Limitations & Future Work¶

High-difficulty challenges of a creative nature remain challenging.
Security-related tools present a double-edged sword effect, necessitating threat modeling against potential abuse.
The methods can be extended to larger-scale, real-world vulnerability discovery scenarios.
This work can be combined with agent memory to enhance planning capabilities for long-horizon, multi-step exploit chains.

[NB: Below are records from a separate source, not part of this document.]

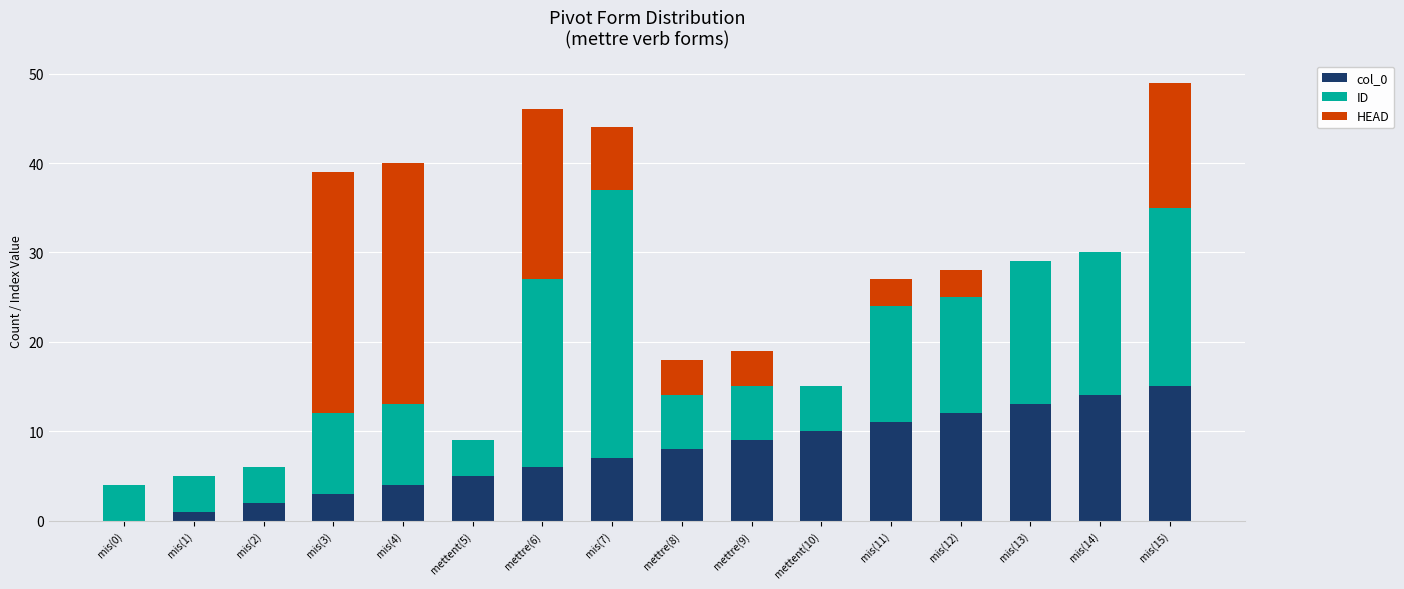

The col_0 series shows 3 at mis(3). True or false?

True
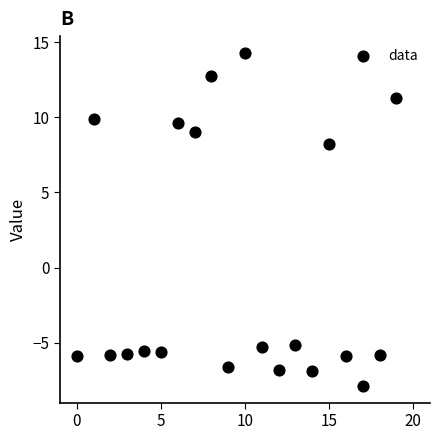

What is the range of Y values (max minus min)?

22.2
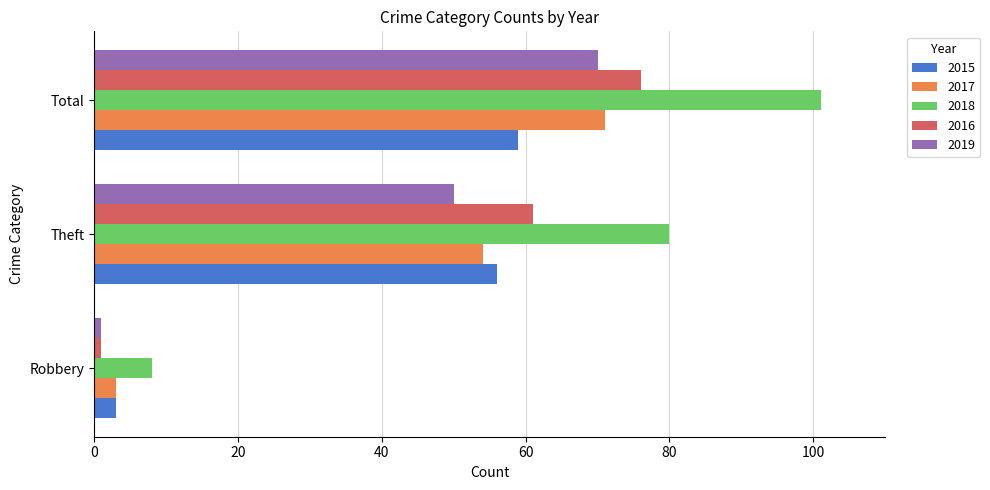

Is it true that 2017 equals 54 at Theft?

True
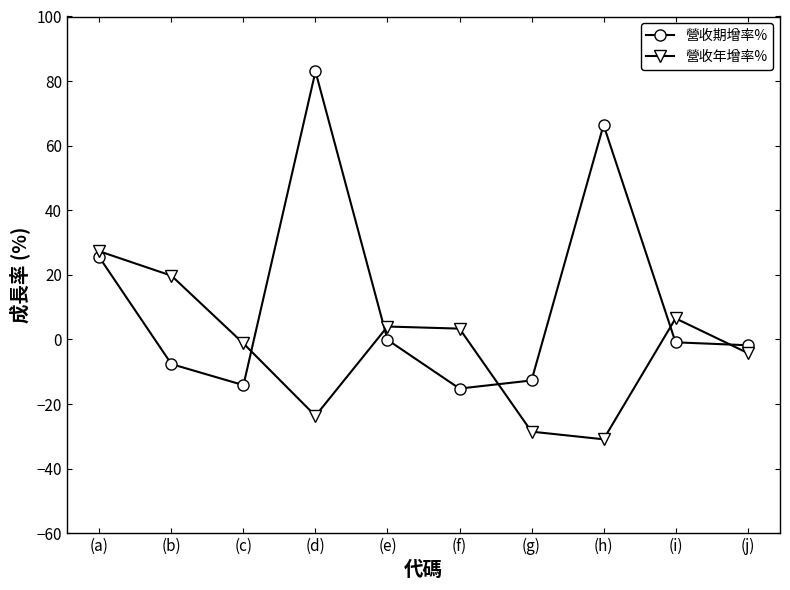

Is the value of 營收期增率% at (g) greater than the value of 營收年增率% at (f)?

No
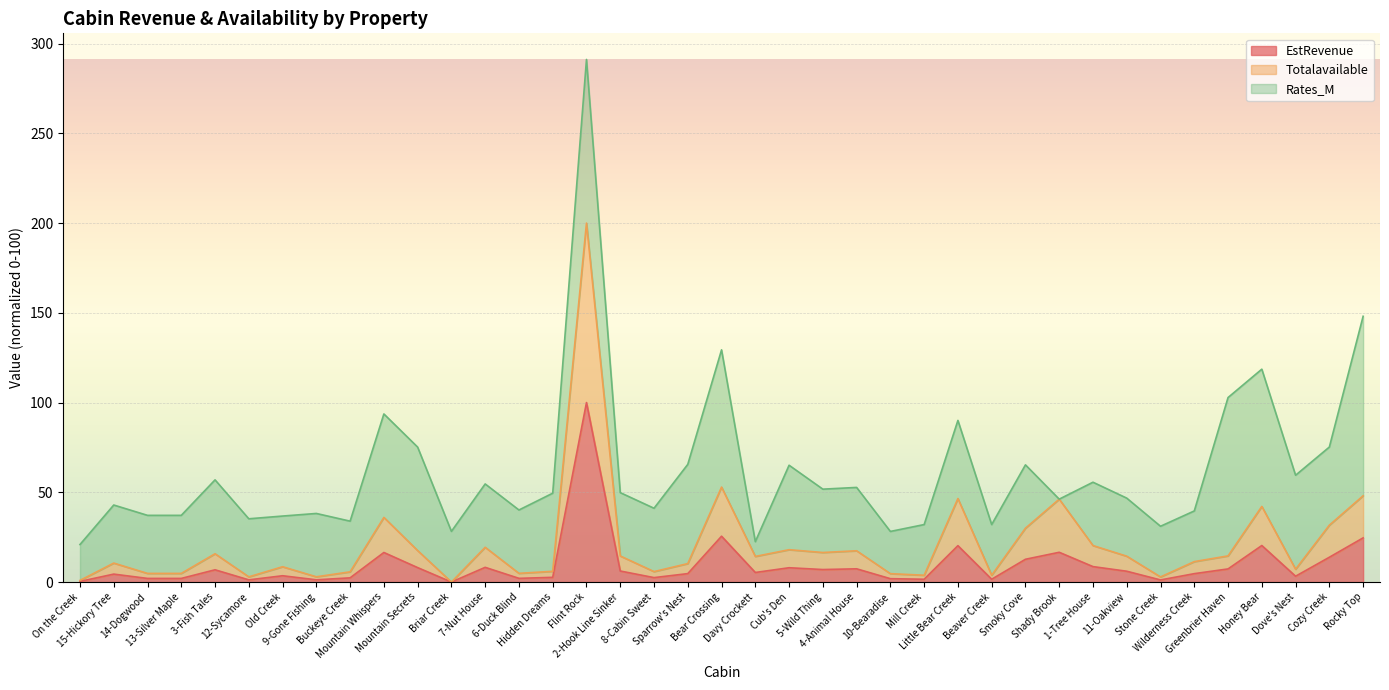

How many data points in Totalavailable are above 14?

20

Built on the SWE-agent framework, inheriting its agent-computer interface design philosophy.
Complements benchmarking efforts such as CyberBench and InterCode-CTF.
Insight: LM agents in specialized domains require domain-specific interactive tools; general-purpose shell commands are far from sufficient.

Rating¶

Novelty: ⭐⭐⭐⭐ The interactive tool interface is a significant contribution.
Experimental Thoroughness: ⭐⭐⭐⭐ Coverage across 4 benchmarks, 390 challenges, and comprehensive ablation studies.
Writing Quality: ⭐⭐⭐⭐ Clear problem formulations and systematic analyses.
Value: ⭐⭐⭐⭐ Substantially advances the application of LM agents in cybersecurity.

Supplementary Thinking¶

Relationship with Domain Trends¶

The research direction of this paper is closely aligned with several major trends in current AI research: model capability evaluation and reliability assurance, parameter-efficient fine-tuning and model compression, and AI safety and alignment. From a methodological standpoint, this paper represents an exploration into the deeper mechanisms of LLMs, helping to accelerate the paradigm shift from empirically-driven to theoretically-driven research.

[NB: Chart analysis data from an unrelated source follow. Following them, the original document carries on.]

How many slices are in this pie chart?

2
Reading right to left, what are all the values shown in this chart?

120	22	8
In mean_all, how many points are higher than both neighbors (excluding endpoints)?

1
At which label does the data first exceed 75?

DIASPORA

Key Recommendations for Future Research¶

Combine the core concept with other modalities (vision, audio, multimodal) to validate the cross-modal generalization performance of the method.
Validate findings on larger-scale models (70B+) and newer architectures (such as Mixture-of-Experts).
Explore combinations with reinforcement learning and online learning to achieve dynamic adaptation.
Develop automated evaluation and optimization toolkits to lower the barrier to adopting this method.
Consider intersections with LLM alignment research to explore synergistic optimization of safety and performance.